19. Juni 2018

Übergewicht

Ich hänge fest.
Jeder Schritt schmerzt.
Es fühlt sich an als ob mein Körper 300kg schwer wäre.

Ich habe nicht die Kraft diese Masse zu bewegen, sie zieht mich immer wieder zurück.
Es hat sich viel verändert, denn ich kämpfe.
Ich kämpfe anders.
Ich kämpfe wirklich sehr stark und entwickle eine Strategie,
diese Kilos wieder runter zu bekommen.

Ich gebe mich nicht hin, doch es ist wirklich schwer,
da ich die Kraft die ich noch habe in all der Zeit,
die ich mit meinen Kindern verbringe aufbrauche.
Ich kann sie mir nicht sinnvoll einteilen,
denn ich habe jetzt im Gegensatz zu früher Verantwortung.

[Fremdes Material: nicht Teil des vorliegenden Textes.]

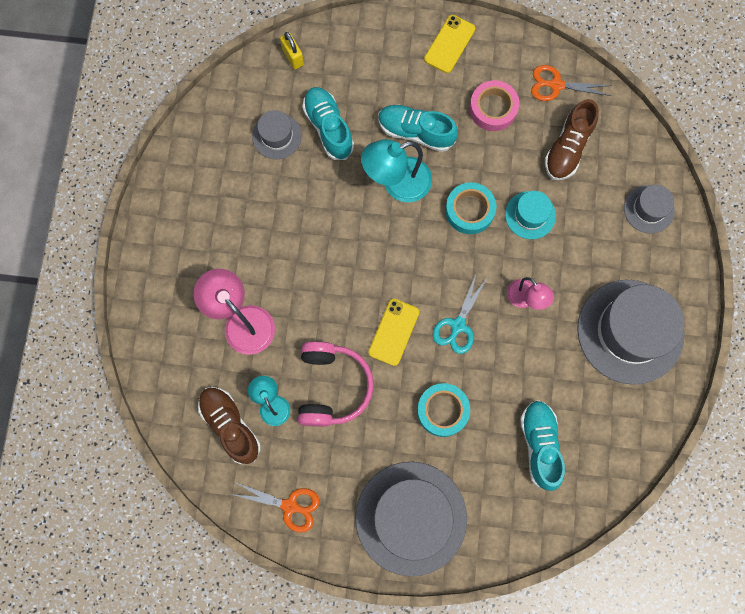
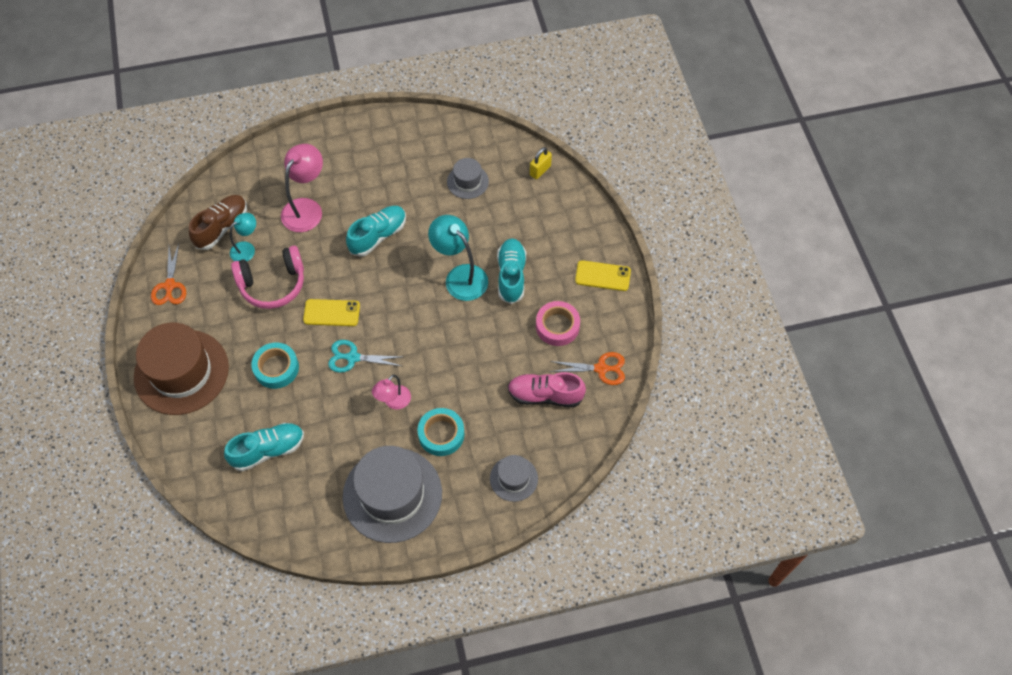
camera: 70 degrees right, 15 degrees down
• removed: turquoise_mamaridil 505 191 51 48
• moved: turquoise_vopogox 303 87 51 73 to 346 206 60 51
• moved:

Ich muss da sein, ich möchte da sein!
Es ist meine größte Angst, das meine Kinder unter diesen Massen leiden müssen.

Es war mir bewusst das so etwas passieren konnte,
doch natürlich hatte ich gehofft das es nicht dazu kommen würde.

14. Juni 2018

Trauer

Ich hänge fest. 
Ich hänge in einer Schleife voller Trauer fest.
In Phasen einer Depression empfinde ich meist nichts. 
Nur Leere in einem dunklem Hohlraum. 

Doch dieses mal ist es anders. 
Ich konnte es lange nicht erfassen, doch nun kann ich es spüren. 
Ich bin unfassbar traurig. 
Trauer steckt in jeder Pore meines Körpers. 

Ich habe das Gefühl das alle vergangenen Ereignisse so schnell aufeinander folgten, das das eine das andere ablöste, bevor ich richtig mit ihr abschließen konnte. 

Und nun, in einer Zeit der Ruhe überkommt mich all die nicht gefühlte und ausgelebte Trauer auf einen Schlag. 
Sie schmerzt, lähmt mich fast und nimmt mir die Luft zum atmen und die Fähigkeit klar zu denken. Ich möchte sie bewältigen, diese Traurigkeit, doch ich finde keinen Zugang zu ihr. 
Noch nicht.  
Ich bin auf der Suche. 

11. März 2018

Kampf


Jeden Tag diese tiefe Traurigkeit, Zweifel, Fragen, Ängste und Unsicherheit.
Es gibt Tage an denen kann ich sie ignorieren und sie laufen neben mir her, beeinflussen aber nicht meinen Alltag. Doch an den anderen Tagen liegen sie über mir, diese Gefühle und lasten schwer auf meinen Schultern.
Sie ziehen an meinen Füßen wie schwere Kugeln die an mich gefesselt sind. Ich versuche sie zu durchtrennen, diese Ketten, die mir das Leben oft so erschweren.
Ich sitze da und schaue ins Leere. Und ich empfinde auch so, einfach nur eine Leere die mich und meine Gedanken umhüllt.
Es macht mich traurig, denn im Grunde möchte ich einfach nur da sein, da sein für mich und meine Kinder. Ich halte sie an, die Luft zum Atmen und merke es oft gar nicht. Dann werde ich für einen kurzen Moment wach und hole tief Luft.

Ich fühle mich hilflos, machtlos und ausgeliefert.
Es ist gerade ein täglicher Kampf, der Kampf ums überleben.
So und nun gehe ich da raus, auf ein neues und kämpfe für euch, denn ihr seid meine Liebe, meine Motivation.